Housed on a non-shoppable website, Maybelline Virtual Loft allows consumers to explore new products, play in-program games, use Maybelline services and join in on exclusive online events. The loft is reminiscent of a loft-style New York apartment and patio, with the city’s nighttime skyline enveloping the space and lo-fi house music playing throughout. Visitors can partake in a virtual scavenger hunt, try on virtual Halloween makeup looks and explore products. As Maybelline is a mass brand without DTC e-commerce capabilities, customers can shop for products by linking out to Maybelline’s retail partners from the product page.
The ongoing virtual experience kicks off the beginning of an immersive tentpole marketing strategy for Maybelline, with the long-term vision of fueling excitement for the brand as makeup sales rebound. Ultimately, through immersive experiences, Maybelline is looking to reinvent the idea of beauty services.
“Even as a company, L’Oréal is moving from products to services to boost the overall appeal of products, the image of our brands and how we influence consumers’ purchasing decisions,” said Danielle Rose, vp of consumer activation for Maybelline New York. “This is step one, as we see how consumers want to interact with the brand.”
In addition to the virtual loft, Maybelline has also built out Halloween as a section on Maybelline.com and created a Snapchat augmented reality filter with its sister-brand Garnier.
“Because of the Covid-19 pandemic, Halloween has not been a huge focus. But with everyone [getting back into the holiday] in real life, we wanted to lean into Halloween in a big way this year,” said Rose.
Rose said that the role of a non-shoppable website today is to offer information and services that its retail partners cannot. She added that the biggest performance indicator is engagement, including the various components receiving the most attention from consumers. Notably, the loft activation is an opportunity to gather first-party data such as consumers’ product and category preferences, color affinities, skin tone and skin type. Retail partners are not participating in driving traffic to the website.
Neha Singh, founder and CEO of Obsess, an experiential e-commerce company that developed the virtual loft for Maybelline, said the brand wanted to find an innovative way to engage with a newer and younger audience used to gaming interfaces. Obsess has worked with a variety of beauty brands, such as Dior.
“Virtual stores have become a standard way of how brands are starting to connect with their consumers,” she said.

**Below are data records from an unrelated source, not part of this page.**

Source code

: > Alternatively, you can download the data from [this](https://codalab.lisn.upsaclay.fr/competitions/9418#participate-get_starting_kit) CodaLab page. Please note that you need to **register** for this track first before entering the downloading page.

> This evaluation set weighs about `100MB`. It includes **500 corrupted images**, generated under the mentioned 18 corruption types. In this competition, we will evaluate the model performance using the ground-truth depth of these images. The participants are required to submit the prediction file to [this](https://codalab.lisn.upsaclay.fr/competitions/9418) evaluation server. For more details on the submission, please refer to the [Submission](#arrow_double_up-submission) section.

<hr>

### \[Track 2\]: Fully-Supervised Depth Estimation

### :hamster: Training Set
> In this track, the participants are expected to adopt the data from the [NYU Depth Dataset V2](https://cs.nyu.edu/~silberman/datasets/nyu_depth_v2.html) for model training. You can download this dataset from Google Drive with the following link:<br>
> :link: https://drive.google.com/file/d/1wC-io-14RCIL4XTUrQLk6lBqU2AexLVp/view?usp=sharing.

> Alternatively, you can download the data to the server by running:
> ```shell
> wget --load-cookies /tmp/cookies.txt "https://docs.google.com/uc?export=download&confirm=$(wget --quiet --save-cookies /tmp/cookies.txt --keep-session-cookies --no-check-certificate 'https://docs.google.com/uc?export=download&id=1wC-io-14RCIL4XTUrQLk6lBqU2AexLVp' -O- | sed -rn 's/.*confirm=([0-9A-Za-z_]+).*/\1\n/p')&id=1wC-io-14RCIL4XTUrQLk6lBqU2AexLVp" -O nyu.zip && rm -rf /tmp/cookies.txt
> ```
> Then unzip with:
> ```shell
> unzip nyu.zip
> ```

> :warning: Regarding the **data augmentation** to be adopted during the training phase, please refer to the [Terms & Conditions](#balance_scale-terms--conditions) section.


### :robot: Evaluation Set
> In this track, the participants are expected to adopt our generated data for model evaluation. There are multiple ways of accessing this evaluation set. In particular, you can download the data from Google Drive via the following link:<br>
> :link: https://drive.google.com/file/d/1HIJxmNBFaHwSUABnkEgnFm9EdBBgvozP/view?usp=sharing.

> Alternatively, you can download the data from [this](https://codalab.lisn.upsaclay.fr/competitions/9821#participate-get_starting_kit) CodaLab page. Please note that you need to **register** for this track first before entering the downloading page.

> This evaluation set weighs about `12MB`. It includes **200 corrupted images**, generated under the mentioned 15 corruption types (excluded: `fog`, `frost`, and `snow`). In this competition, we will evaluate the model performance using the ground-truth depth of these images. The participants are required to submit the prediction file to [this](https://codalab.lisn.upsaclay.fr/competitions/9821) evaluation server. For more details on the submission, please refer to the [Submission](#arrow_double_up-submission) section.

According to research Obsess conducted with Kantar, 70% of consumers who have visited a virtual store have made a purchase. There appears to be a distinct advantage to priming customers with virtual storefronts regarding further expansions into the metaverse and gaming. The Obsess survey found that nearly 75% of Gen-Z shoppers have purchased a digital item within a video game and that 60% of these young shoppers think brands should sell their products on metaverse platforms.
Maybelline has already dabbled with virtual makeup try-on and the metaverse. The company partnered with YouCam Makeup back in 2018, and it currently offers try-on website capabilities powered by Modiface. On October 21, L’Oréal China announced that the brand debuted a metaverse experience on Tmall ahead of Alibaba’s annual 11:11 shopping event. Earlier this year, Maybelline and other L’Orèal-owned brands filed for NFT trademarks.
To drive traffic and engagement, Maybelline solicited makeup artist and TikTok influencer Meredith Duxbury to direct audiences to the brand’s website, in addition to investing in SEO and partnering with other social media influencers for paid promotion. For every virtual makeup look a user creates, they are entered into a sweepstake for a $500 Walmart gift card. Rose declined to share specific investment figures for the initiative.
Rose said there is not a set cadence for when the loft will be updated and that brand collaborations are possible.